What to produce: Every line holding "soll" should be copied from the records below.

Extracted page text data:
━━━

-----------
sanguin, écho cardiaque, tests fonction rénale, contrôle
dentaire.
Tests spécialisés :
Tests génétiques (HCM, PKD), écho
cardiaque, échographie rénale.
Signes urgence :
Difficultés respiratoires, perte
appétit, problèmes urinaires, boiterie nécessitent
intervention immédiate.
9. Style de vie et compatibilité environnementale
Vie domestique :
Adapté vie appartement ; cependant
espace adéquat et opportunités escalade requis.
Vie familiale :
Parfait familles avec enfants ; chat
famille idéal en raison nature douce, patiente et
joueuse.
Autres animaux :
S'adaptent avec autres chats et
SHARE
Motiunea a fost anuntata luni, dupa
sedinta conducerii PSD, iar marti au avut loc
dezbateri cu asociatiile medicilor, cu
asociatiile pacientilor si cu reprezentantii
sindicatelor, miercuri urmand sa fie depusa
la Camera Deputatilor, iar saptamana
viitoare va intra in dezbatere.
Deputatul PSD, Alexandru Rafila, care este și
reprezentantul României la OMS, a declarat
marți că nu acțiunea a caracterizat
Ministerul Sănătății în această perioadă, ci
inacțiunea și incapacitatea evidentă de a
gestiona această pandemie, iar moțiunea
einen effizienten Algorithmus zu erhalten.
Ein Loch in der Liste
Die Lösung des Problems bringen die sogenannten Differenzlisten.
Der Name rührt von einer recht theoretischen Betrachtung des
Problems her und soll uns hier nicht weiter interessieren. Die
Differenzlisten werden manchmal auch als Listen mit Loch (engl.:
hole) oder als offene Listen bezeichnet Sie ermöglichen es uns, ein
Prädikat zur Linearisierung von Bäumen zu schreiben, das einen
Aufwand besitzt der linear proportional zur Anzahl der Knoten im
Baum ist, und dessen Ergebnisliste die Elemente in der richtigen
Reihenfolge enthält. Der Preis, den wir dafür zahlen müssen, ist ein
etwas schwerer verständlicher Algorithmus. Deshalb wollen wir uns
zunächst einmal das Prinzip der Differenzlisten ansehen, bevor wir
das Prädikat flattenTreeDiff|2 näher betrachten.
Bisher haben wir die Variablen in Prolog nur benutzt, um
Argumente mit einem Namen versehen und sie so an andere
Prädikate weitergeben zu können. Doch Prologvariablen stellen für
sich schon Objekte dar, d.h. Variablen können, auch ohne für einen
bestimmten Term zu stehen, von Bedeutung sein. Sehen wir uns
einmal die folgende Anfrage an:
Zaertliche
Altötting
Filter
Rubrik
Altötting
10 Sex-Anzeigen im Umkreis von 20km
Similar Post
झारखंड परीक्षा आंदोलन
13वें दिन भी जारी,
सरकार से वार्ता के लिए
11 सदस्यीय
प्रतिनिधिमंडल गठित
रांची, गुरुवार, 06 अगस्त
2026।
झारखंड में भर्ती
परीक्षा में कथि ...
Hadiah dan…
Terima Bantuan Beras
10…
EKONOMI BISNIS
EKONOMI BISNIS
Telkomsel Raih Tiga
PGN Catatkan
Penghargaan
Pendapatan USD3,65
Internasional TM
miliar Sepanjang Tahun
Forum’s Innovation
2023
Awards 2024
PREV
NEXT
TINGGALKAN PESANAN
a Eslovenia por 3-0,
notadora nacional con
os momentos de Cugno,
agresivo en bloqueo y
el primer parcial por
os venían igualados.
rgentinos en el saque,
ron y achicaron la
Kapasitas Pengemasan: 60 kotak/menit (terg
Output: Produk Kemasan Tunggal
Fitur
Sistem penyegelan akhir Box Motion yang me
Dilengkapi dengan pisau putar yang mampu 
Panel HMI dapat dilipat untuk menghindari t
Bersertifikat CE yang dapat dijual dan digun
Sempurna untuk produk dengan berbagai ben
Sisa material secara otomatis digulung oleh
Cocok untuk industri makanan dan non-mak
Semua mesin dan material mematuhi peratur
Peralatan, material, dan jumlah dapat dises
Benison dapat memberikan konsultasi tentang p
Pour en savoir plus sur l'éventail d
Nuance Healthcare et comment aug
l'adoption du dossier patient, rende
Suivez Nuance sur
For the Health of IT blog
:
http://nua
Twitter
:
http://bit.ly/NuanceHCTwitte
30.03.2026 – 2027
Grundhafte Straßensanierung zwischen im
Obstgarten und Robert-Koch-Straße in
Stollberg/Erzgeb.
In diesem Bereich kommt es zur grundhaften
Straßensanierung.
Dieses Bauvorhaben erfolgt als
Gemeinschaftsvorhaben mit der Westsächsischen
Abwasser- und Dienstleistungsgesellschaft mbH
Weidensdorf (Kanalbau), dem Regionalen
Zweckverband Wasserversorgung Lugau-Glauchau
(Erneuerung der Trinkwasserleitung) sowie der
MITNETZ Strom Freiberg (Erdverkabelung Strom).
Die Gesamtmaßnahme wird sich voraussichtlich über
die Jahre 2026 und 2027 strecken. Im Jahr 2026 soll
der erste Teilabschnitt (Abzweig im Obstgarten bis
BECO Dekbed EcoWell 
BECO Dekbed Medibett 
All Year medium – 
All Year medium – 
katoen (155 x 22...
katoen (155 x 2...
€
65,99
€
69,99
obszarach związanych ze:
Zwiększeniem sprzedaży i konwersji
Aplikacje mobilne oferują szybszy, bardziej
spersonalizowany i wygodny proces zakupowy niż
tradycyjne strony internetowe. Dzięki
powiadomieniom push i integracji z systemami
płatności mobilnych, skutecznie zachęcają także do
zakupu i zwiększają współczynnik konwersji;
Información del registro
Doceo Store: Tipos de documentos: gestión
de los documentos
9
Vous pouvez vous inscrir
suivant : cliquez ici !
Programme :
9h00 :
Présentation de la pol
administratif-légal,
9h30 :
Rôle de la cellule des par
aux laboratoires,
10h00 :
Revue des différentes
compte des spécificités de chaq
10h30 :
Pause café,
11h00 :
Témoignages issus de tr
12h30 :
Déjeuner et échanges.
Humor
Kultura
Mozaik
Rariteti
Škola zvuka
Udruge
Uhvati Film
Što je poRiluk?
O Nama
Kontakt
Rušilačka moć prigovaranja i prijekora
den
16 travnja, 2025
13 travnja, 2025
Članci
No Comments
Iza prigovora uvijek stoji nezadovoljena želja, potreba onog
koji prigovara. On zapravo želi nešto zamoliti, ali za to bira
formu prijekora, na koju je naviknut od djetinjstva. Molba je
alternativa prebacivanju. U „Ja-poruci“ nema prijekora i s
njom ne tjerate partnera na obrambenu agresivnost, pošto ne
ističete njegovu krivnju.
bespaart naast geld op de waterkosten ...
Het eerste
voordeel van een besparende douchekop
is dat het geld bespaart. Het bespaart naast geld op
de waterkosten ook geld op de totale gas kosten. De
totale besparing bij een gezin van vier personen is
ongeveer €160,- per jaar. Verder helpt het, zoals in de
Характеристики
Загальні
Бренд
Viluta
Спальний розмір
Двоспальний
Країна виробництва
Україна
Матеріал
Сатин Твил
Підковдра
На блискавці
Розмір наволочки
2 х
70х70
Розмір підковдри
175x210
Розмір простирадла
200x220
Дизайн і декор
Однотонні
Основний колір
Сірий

━━━

Completed exercise:
Problems her und soll uns hier nicht weiter interessieren. Die
die Jahre 2026 und 2027 strecken. Im Jahr 2026 soll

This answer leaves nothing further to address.